# Data to use
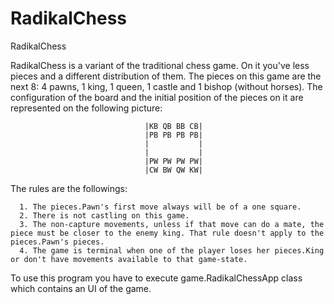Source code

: RadikalChess
============

RadikalChess

RadikalChess is a variant of the traditional chess game. On it you've less pieces and a different distribution of them. The pieces on this game are the next 8: 4 pawns, 1 king, 1 queen, 1 castle and 1 bishop (without horses). The configuration of the board and the initial position of the pieces on it are represented on the following picture:

                                  |KB QB BB CB|
                                  |PB PB PB PB|
                                  |           |
                                  |           |
                                  |PW PW PW PW|
                                  |CW BW QW KW|

The rules are the followings:

      1. The pieces.Pawn's first move always will be of a one square.
      2. There is not castling on this game.
      3. The non-capture movements, unless if that move can do a mate, the piece must be closer to the enemy king. That rule doesn't apply to the pieces.Pawn's pieces.
      4. The game is terminal when one of the player loses her pieces.King or don't have movements available to that game-state.
      
To use this program you have to execute game.RadikalChessApp class which contains an UI of the game.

# Activity
Without the pictures, print the whole listing exactly as given.

# Answer to the exercise
Source code

: RadikalChess
============

RadikalChess

RadikalChess is a variant of the traditional chess game. On it you've less pieces and a different distribution of them. The pieces on this game are the next 8: 4 pawns, 1 king, 1 queen, 1 castle and 1 bishop (without horses). The configuration of the board and the initial position of the pieces on it are represented on the following picture:

                                  |KB QB BB CB|
                                  |PB PB PB PB|
                                  |           |
                                  |           |
                                  |PW PW PW PW|
                                  |CW BW QW KW|

The rules are the followings:

      1. The pieces.Pawn's first move always will be of a one square.
      2. There is not castling on this game.
      3. The non-capture movements, unless if that move can do a mate, the piece must be closer to the enemy king. That rule doesn't apply to the pieces.Pawn's pieces.
      4. The game is terminal when one of the player loses her pieces.King or don't have movements available to that game-state.
      
To use this program you have to execute game.RadikalChessApp class which contains an UI of the game.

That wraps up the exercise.